The hype surrounding the use of artificial intelligence (AI) for marketing applications is escalating.
AI continues to be the buzzword du jour to describe a host of “intelligent” features aiming to augment the functions performed by marketers in their everyday jobs. Marketers are increasingly creating and managing AI-powered customer experiences, from real-time personalisation to conversational voice interactions, at scale.
Bryan Yeager, research director, Gartner for Marketers says: “AI has the potential to transform the practice of marketing in significant ways over the next decade-plus. As hype intensifies, marketing leaders must exercise patience, persistence and long-term thinking in how they approach the use of AI.”

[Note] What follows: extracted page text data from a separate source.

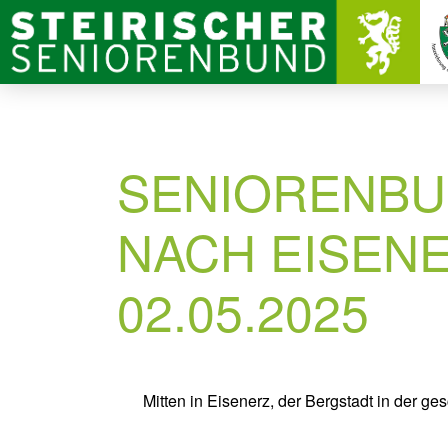
SENIORENBU
NACH EISEN
02.05.2025
Mitten in Eisenerz, der Bergstadt in der g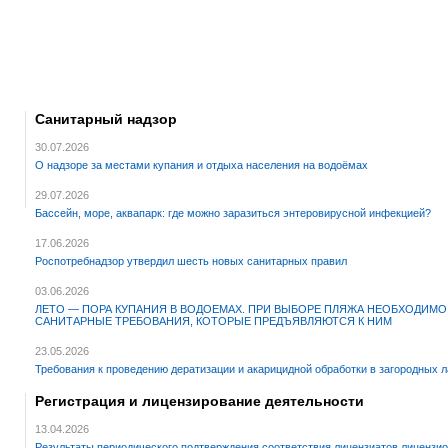
Санитарный надзор
30.07.2026
О надзоре за местами купания и отдыха населения на водоёмах
29.07.2026
Бассейн, море, аквапарк: где можно заразиться энтеровирусной инфекцией?
17.06.2026
Роспотребнадзор утвердил шесть новых санитарных правил
03.06.2026
ЛЕТО — ПОРА КУПАНИЯ В ВОДОЕМАХ. ПРИ ВЫБОРЕ ПЛЯЖА НЕОБХОДИМО
САНИТАРНЫЕ ТРЕБОВАНИЯ, КОТОРЫЕ ПРЕДЪЯВЛЯЮТСЯ К НИМ
23.05.2026
Требования к проведению дератизации и акарицидной обработки в загородных л
Регистрация и лицензирование деятельности
13.04.2026
Результаты периодического подтверждения соответствия лицензиатов лицензи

AI will power insight, intuition and scale to help marketers realise the long-held desire of building individualised, contextual relationships with each prospect and customer. Although several years away from being realised by even the most advanced marketers, the long-term effects of AI should not be underestimated.
According to a 2017 Gartner Research Circle survey, most organisations are investigating or developing a strategy for how AI will apply to their business. Customer engagement and digital marketing stand out as top areas where enterprises are running early AI experiments.

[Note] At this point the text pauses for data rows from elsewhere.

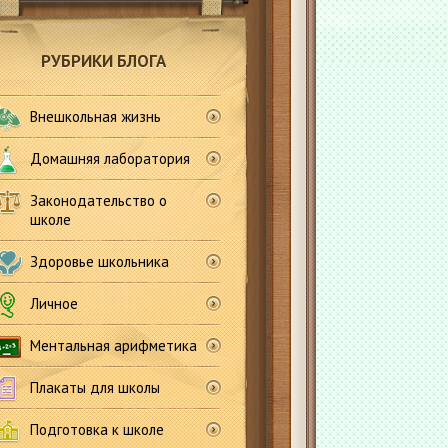
РУБРИКИ БЛОГА
Внешкольная жизнь
Домашняя лаборатория
Законодательство о
школе
Здоровье школьника
Личное
Ментальная арифметика
Плакаты для школы
Подготовка к школе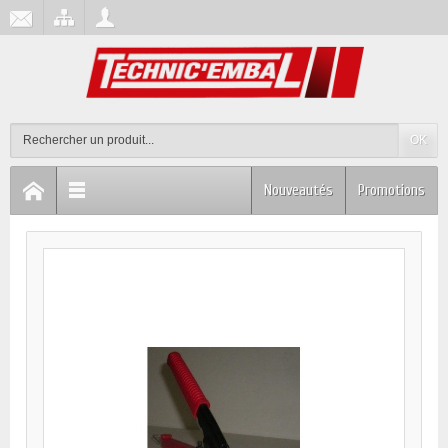
OK
Nouveautés
Promotions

An array of noteworthy applications used today will grow in prevalence over the next several years:
* Conversational experiences: Advances in natural-language processing (NLP) enable people to have increasingly conversational experiences with computers through text and voice. Current implementations are rudimentary, but as platforms grow more capable and marketers onboard more of their own data, individual conversations based on customer context will be delivered at scale.
* Realtime personalisation: Context, intent and journey stage are extracted from interactions to inform the delivery of tailored content, offers and promotions using propensity modelling, machine learning, machine vision and NLP.
* Identity resolution: Machine learning algorithms help sift through and map billions of ad impressions and hundreds of millions of device identifiers to provide marketers with greater confidence that the right message reaches the right person.
* Marketing orchestration: As AI takes on more campaign orchestration duties, the construct of the campaign dialogue or journey management workboard, where marketing specialists connect different triggers, channels and content, may become obsolete.
* Augmented marketing analytics: Easier-to-use analytical capabilities continue to expand across the marketing technology landscape, including natural language querying, natural-language contribution analysis, prescriptive actions and logo detection.
Marketers are advised to connect with other leaders in their organisation to ensure everyone has the same level of understanding on current AI projects. They should also prioritise inventorying and sharing data resources.
Gartner advises organisations to focus near-term AI initiatives on data-centric, time-intensive marketing challenges. Predictive and prescriptive analytics that improve accuracy over time or testing and optimising thousands of different data and content variables are potential initial use cases.